Work task
Show every line of the data below that contains the word "person".

——

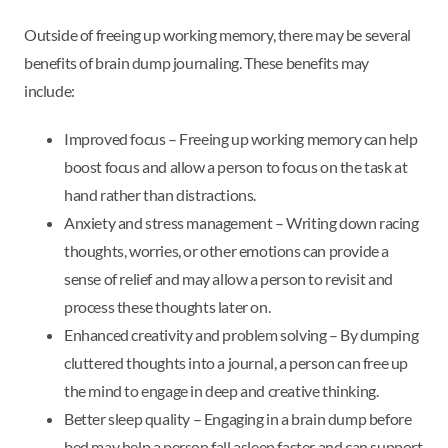
Outside of freeing up working memory, there may be several
benefits of brain dump journaling. These benefits may
include:
Improved focus – Freeing up working memory can help
boost focus and allow a person to focus on the task at
hand rather than distractions.
Anxiety and stress management – Writing down racing
thoughts, worries, or other emotions can provide a
sense of relief and may allow a person to revisit and
process these thoughts later on.
Enhanced creativity and problem solving – By dumping
cluttered thoughts into a journal, a person can free up
the mind to engage in deep and creative thinking.
Better sleep quality – Engaging in a brain dump before
bed may help a person fall asleep faster and can support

——

Completed exercise
boost focus and allow a person to focus on the task at
sense of relief and may allow a person to revisit and
cluttered thoughts into a journal, a person can free up
bed may help a person fall asleep faster and can support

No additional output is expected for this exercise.